Pittsburgh Post-Gazette

Retired chemical engineer, meal delivery volunteer

- By Steve Twedt Steve Twedt: stwedt@postgazett­e.com or 412-263-1963.

After a 30-plus-year career as a chemical engineer, Clarence L. “Chick” Miller Jr. went on to volunteer with Meals on Wheels for more than 15 years.

By the time he stopped volunteeri­ng at age 90, Mr. Miller was older than the folks he had been helping with delivered lunches and dinners.

“I would call my dad every day just to check in on him,” said his son, Keith Miller of Costa Mesa, Calif. “And sometimes he would tell me, ‘I have to hang up now and go feed the kids.’ ”

That sense of humor was ever-present, said the younger Mr.

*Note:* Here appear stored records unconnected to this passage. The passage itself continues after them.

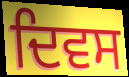
ਦਿਵਸ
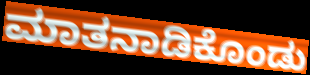
ಮಾತನಾಡಿಕೊಂಡು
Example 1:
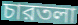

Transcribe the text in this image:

চারতলা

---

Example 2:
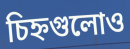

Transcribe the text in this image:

চিহ্নগুলোও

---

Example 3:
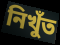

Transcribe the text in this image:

নিখুঁত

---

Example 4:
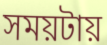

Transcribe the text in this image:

সময়টায়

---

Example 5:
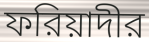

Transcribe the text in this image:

ফরিয়াদীর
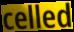
celled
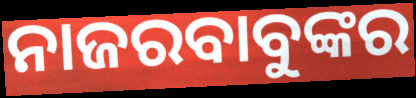
ନାଜରବାବୁଙ୍କର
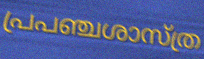
പ്രപഞ്ചശാസ്ത്ര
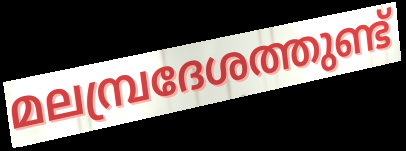
മലമ്പ്രദേശത്തുണ്ട്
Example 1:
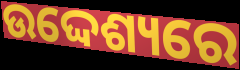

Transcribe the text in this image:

ଉଦ୍ଦେଶ୍ୟରେ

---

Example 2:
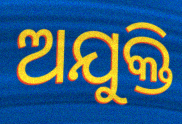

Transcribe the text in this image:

ଅଯୁକ୍ତି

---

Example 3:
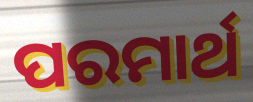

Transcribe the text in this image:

ପରମାର୍ଥ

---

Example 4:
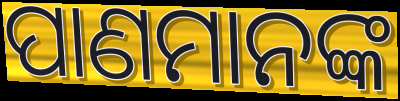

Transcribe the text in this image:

ପାଣମାନଙ୍କ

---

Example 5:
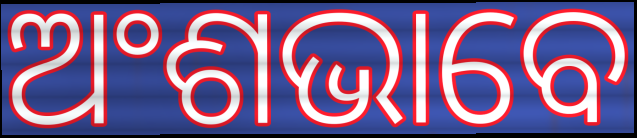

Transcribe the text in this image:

ଅଂଶଭାବେ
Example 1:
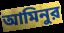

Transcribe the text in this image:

আমিনুর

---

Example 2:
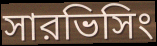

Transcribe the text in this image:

সারভিসিং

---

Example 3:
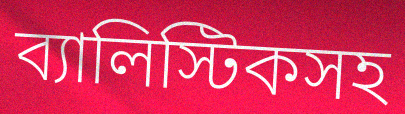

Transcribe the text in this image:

ব্যালিস্টিকসহ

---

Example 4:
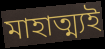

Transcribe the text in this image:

মাহাত্ম্যই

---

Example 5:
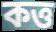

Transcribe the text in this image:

কত্ত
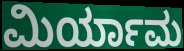
ಮಿರ್ಯಾಮ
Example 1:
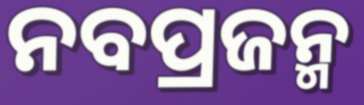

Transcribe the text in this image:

ନବପ୍ରଜନ୍ମ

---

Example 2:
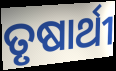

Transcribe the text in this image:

ତୃଷାର୍ଥୀ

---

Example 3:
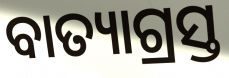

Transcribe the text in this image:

ବାତ୍ୟାଗ୍ରସ୍ତ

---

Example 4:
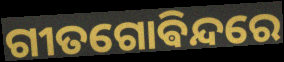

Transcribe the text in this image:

ଗୀତଗୋଵିନ୍ଦରେ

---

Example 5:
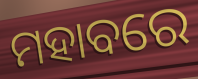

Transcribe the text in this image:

ମହାବରେ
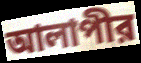
আলাপীর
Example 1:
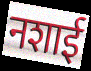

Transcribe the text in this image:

नशाई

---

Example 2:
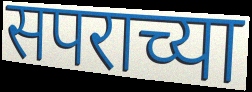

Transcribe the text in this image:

सपराच्या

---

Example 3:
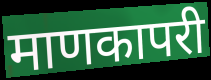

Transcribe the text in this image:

माणकापरी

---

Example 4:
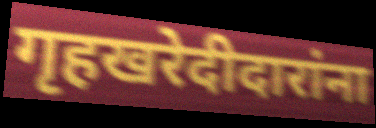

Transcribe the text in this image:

गृहखरेदीदारांना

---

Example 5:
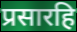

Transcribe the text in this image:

प्रसारहि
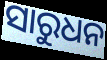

Miller and his sister, Karen Gallo, who moved into her father’s home in O’Hara seven years ago to help care for him.

She recalled that a large part of their upbringing was “watching my dad be funny.” And he was still making jokes even after his health began to fail around Christmas, she said.

Mr. Miller died Tuesday of congestive heart failure at the home on White Gate Road where the family had lived for 56 years. He was 94.

As a chemical engineer, Mr. Miller developed coatings for Allegheny Ludlum’s specialty steel business in its research laboratory in the Natrona Heights section of Harrison. Over the course of his career, he received 12 patents related to his work.

That followed a military stint during World War II, piloting a B-26 Marauder for missions in Germany, Belgium and France. The sixman crew stayed in touch after the war, Mrs. Gallo said, and Mr. Miller hosted a reunion for all of them in 1994 in O’Hara.

A graduate of Peabody High School and the University of Pittsburgh, Mr. Miller retired from Allegheny Ludlum at age 59 after which he and his wife, Helen, traveled extensivel­y, including visits to China, Australia, Ireland, France, Spain, Greece, Russia and parts of Africa. His internatio­nal travels ended following her death in 2007, but he remained active, playing in a golf league of current and former Allegheny Ludlum employees into his late 80s.

Mr. Miller also served as church deacon and usher at Fox Chapel Presbyteri­an Church, was a volunteer firefighte­r for a time and coached his son’s Little League baseball team for a couple of years “even though my dad wasn’t super athletic in any way, shape or form,” his son said.

“He was a very philosophi­cal, compassion­ate man,” he added.

No visitation is being held. A memorial service will be held 11 a.m. April 20 at Fox Chapel Presbyteri­an Church, 384 Fox Chapel Road. Arrangemen­ts are being handled by Weddell-Ajak Funeral Home in Aspinwall.

The family requests that memorial contributi­ons be made to the church.